Darüber freut sich auch Frank Stickel. Er drischt als Lohnfahrer für mehrere Landwirte in der Region das Korn. Das bedeutet während der Mahd, dass er sieben Tage in der Woche auf seinem Mähdrescher sitzt. Jeden Tag so lange es geht. "Manchmal dreschen wir auch bis nachts um zwölf Uhr." Heute steuert Frank Stickel seinen Mähdrescher auf einem der Felder von Hansjörg Benz. Während draußen die Sonne brennt, hat er es in seinem Fahrstand gut: Der Mähdrescher ist mit einer Klimaanlage ausgestattet. Bis zu zwei Hektar kann die Maschine in einer Stunde abmähen und dabei das Korn dreschen. Das Schneidwerk, mit dem sie die Ähren schneidet, ist fünfeinhalb Meter breit.
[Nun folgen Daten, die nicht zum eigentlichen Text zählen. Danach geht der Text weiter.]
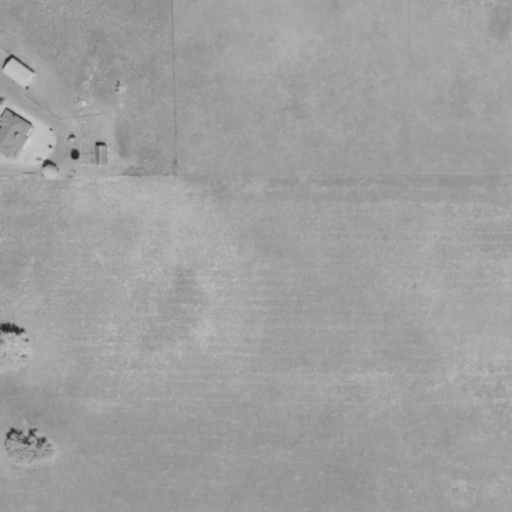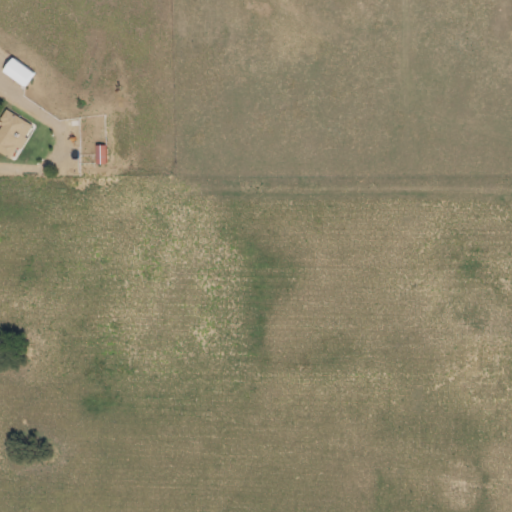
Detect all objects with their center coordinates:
building: (16, 71)
building: (9, 130)
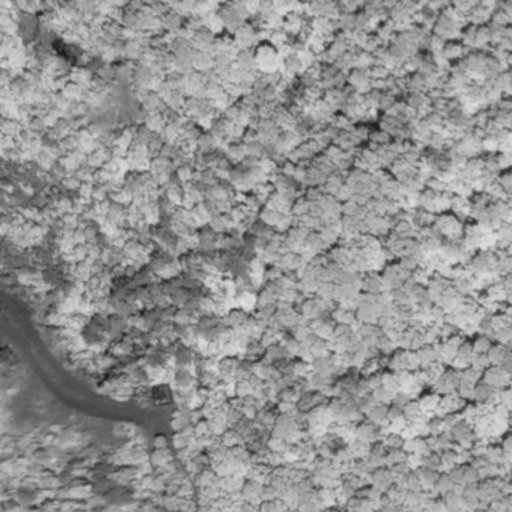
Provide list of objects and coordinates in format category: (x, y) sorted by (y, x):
road: (431, 248)
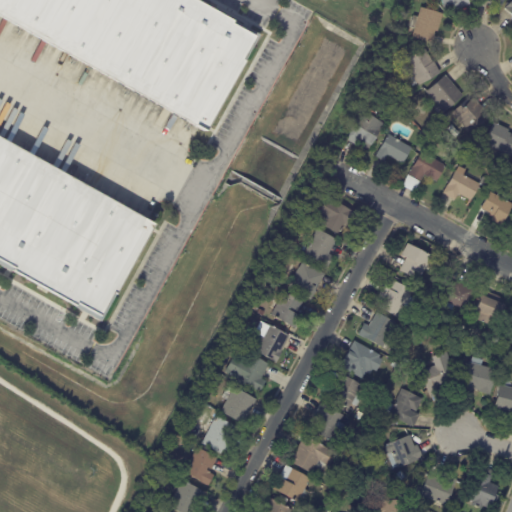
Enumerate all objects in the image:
building: (494, 1)
building: (497, 1)
building: (452, 3)
building: (451, 4)
building: (508, 7)
building: (508, 7)
building: (424, 24)
building: (424, 25)
building: (147, 43)
building: (150, 46)
building: (389, 54)
building: (419, 66)
building: (416, 67)
road: (492, 72)
building: (442, 92)
building: (443, 92)
building: (385, 105)
building: (468, 115)
building: (468, 115)
building: (362, 128)
building: (362, 129)
road: (100, 138)
building: (498, 139)
building: (498, 139)
building: (391, 149)
building: (392, 150)
building: (422, 169)
building: (421, 171)
building: (510, 176)
building: (482, 179)
building: (459, 184)
building: (458, 185)
building: (494, 207)
building: (495, 207)
building: (308, 214)
building: (329, 215)
building: (331, 216)
road: (425, 221)
building: (65, 225)
road: (183, 225)
building: (66, 231)
building: (318, 247)
building: (319, 248)
building: (412, 261)
building: (415, 262)
building: (269, 275)
building: (304, 280)
building: (304, 280)
building: (271, 286)
building: (454, 294)
building: (455, 295)
building: (394, 297)
building: (392, 298)
building: (285, 308)
building: (486, 308)
building: (285, 309)
building: (485, 310)
building: (259, 312)
building: (511, 324)
building: (511, 325)
building: (375, 329)
building: (375, 329)
building: (507, 334)
building: (267, 341)
building: (268, 342)
building: (503, 345)
road: (308, 358)
building: (355, 359)
building: (360, 361)
building: (393, 363)
building: (402, 363)
building: (243, 368)
building: (245, 370)
building: (435, 372)
building: (437, 373)
building: (409, 375)
building: (476, 378)
building: (477, 378)
building: (220, 380)
building: (343, 391)
building: (345, 392)
building: (503, 398)
building: (502, 399)
building: (235, 404)
building: (235, 404)
building: (404, 407)
building: (402, 408)
building: (356, 415)
building: (324, 421)
building: (325, 422)
building: (376, 422)
building: (216, 435)
building: (217, 436)
road: (487, 442)
building: (400, 451)
building: (400, 452)
building: (307, 455)
building: (308, 455)
building: (199, 466)
building: (199, 467)
building: (289, 483)
building: (288, 485)
building: (435, 488)
building: (437, 489)
building: (480, 491)
building: (481, 492)
building: (182, 497)
building: (183, 498)
building: (379, 505)
building: (273, 506)
building: (383, 506)
building: (272, 507)
road: (511, 509)
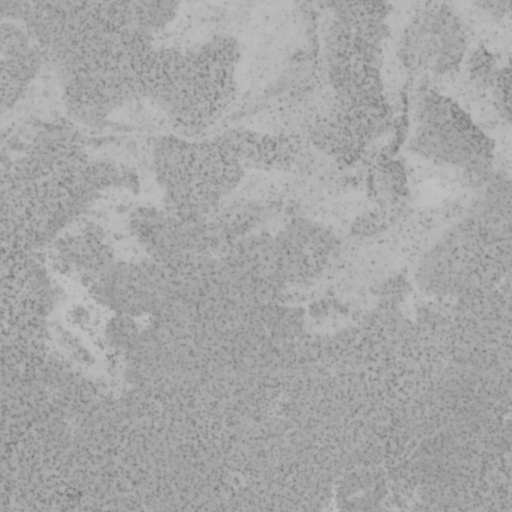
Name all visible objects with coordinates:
airport: (255, 255)
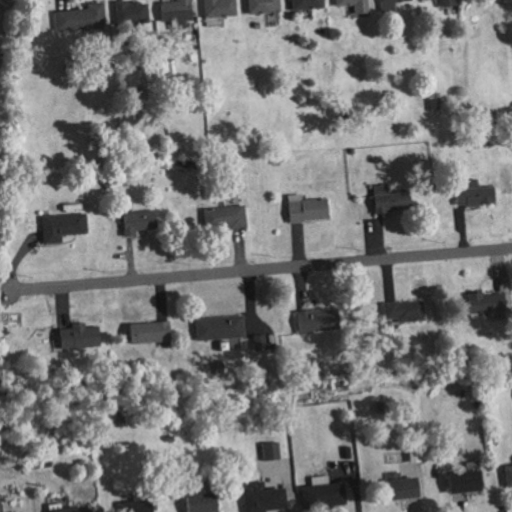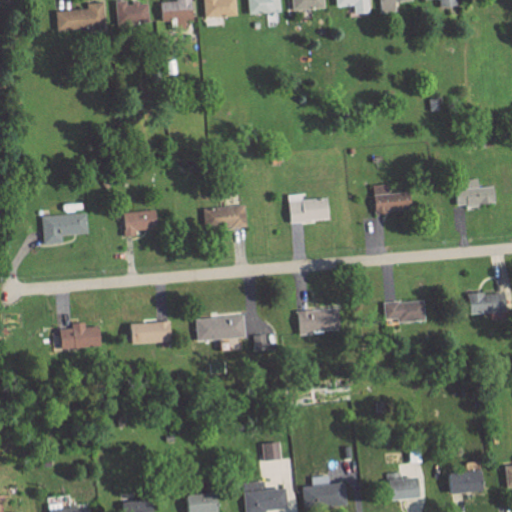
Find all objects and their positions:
building: (443, 2)
building: (303, 3)
building: (259, 5)
building: (351, 5)
building: (383, 5)
building: (216, 7)
building: (154, 12)
building: (77, 16)
building: (470, 193)
building: (386, 199)
building: (303, 208)
building: (135, 220)
building: (59, 225)
road: (260, 269)
building: (482, 302)
building: (399, 309)
building: (314, 319)
building: (215, 327)
building: (145, 331)
building: (75, 335)
building: (267, 450)
building: (506, 474)
building: (460, 481)
building: (398, 487)
building: (319, 493)
building: (259, 497)
building: (196, 502)
building: (137, 507)
building: (60, 508)
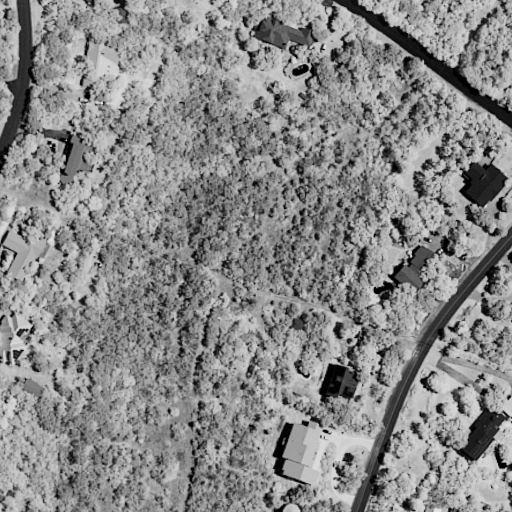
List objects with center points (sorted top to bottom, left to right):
building: (90, 1)
building: (118, 15)
building: (281, 32)
road: (427, 59)
building: (100, 63)
road: (23, 79)
road: (11, 84)
building: (73, 163)
building: (483, 182)
building: (23, 253)
building: (415, 268)
building: (296, 324)
road: (360, 324)
building: (12, 338)
road: (426, 356)
road: (414, 363)
building: (341, 382)
building: (31, 387)
road: (509, 390)
building: (507, 406)
building: (481, 433)
building: (300, 451)
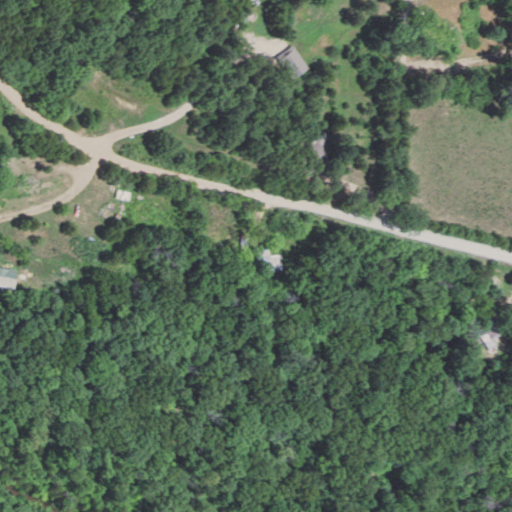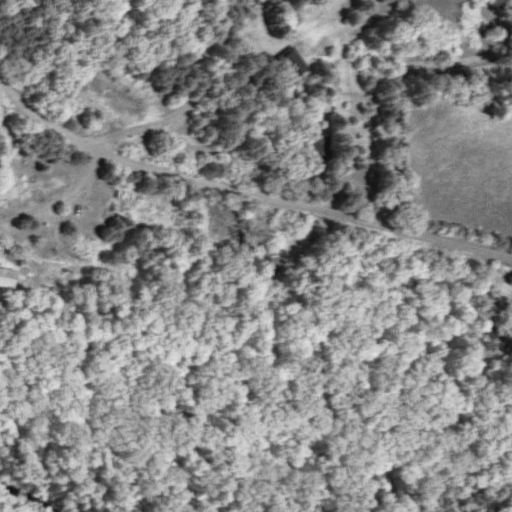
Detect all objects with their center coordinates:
road: (184, 109)
road: (392, 114)
building: (34, 187)
road: (245, 199)
building: (259, 262)
building: (486, 329)
building: (507, 501)
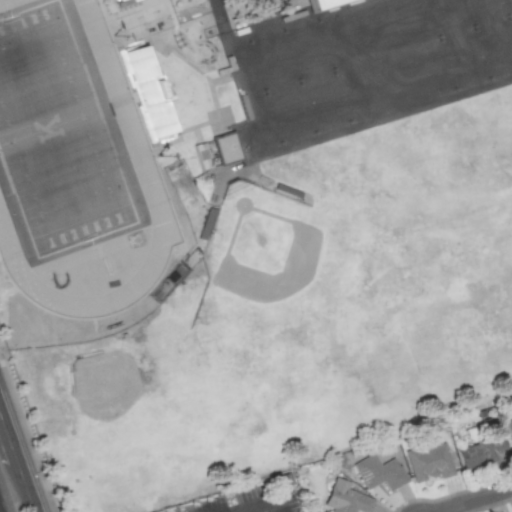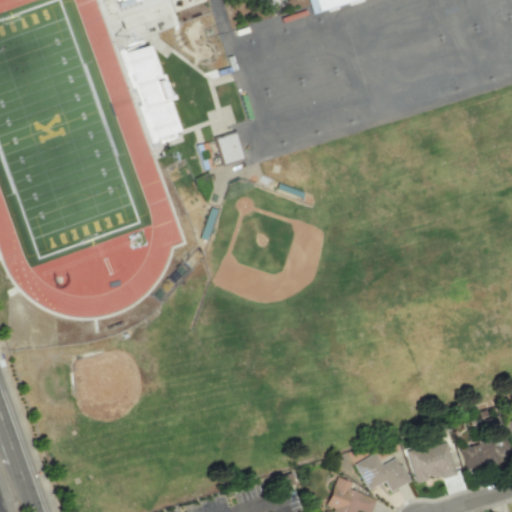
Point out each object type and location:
building: (313, 2)
park: (498, 9)
park: (324, 44)
park: (290, 55)
park: (255, 65)
park: (340, 97)
park: (306, 108)
park: (271, 118)
building: (158, 120)
park: (50, 137)
building: (225, 148)
track: (72, 167)
park: (105, 383)
building: (508, 434)
building: (482, 446)
building: (428, 462)
road: (16, 464)
building: (378, 472)
building: (344, 498)
road: (474, 500)
road: (2, 505)
road: (267, 505)
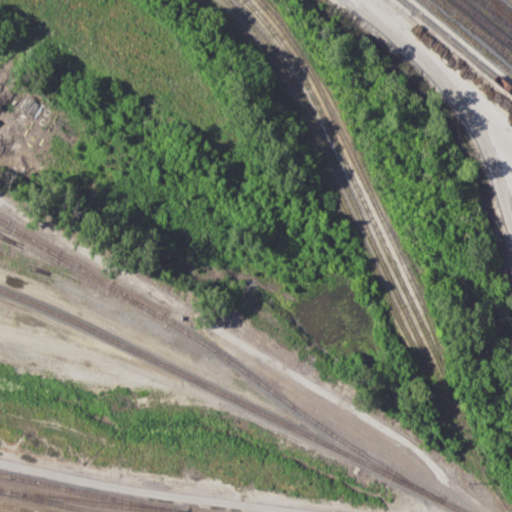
Das Stroh lässt der Mähdrescher auf dem Acker liegen, das gedroschene Korn kippt er in einen Anhänger, den Hansjörg Benz mit dem Traktor abholt.
Auf insgesamt rund 33 Hektar Ackerfläche baut der Landwirt Getreide an. Das ist für den Zazenhäuser aber nur eines von mehreren Standbeinen. Im Jahresverlauf mache es höchstens 15 Prozent des Einkommens aus. "Wir sind ein klassischer Mischbetrieb", sagt er. Neben dem Getreide hat er auch Äcker mit Futterrüben und Gras. Das Gras fressen die 25 Milchkühe mit ihrem Nachwuchs, die er im Stall hat. Außerdem baut er Kartoffeln an, die er selbst vermarktet. Doch zur Erntezeit konzentriert er sich voll auf das Getreide. Gerade steht er in seiner Scheune, wo er den "Drusch" ablädt. So sagt der Zazenhäuser Landwirt zum Korn, wenn es gedroschen ist. In der Luft schweben kleine Strohfetzen, die vom Dreschen übrig sind. Es riecht nach trockenem Stroh. Hier in der Scheune lagern meterhohe Berge aus Gerste, die Hansjörg Benz weiter verkaufen muss. Denn mit dem Dreschen hört die Arbeit nicht auf. "Der Verkauf ist heute genauso wichtig, wie die Ernte selbst", sagt er. Man müsse zur richtigen Zeit verkaufen, um auch einen guten Preis für die Ernte zu bekommen.
Wenn Hansjörg Benz seinen Weizen und seine Gerste verkauft hat, wird das Getreide zu Nahrung verarbeitet. "Zu fester und flüssiger Nahrung", sagt er. Der Weizen wird zu Mehl und landet im Brotteig, die Gerste verwenden Bierbrauer.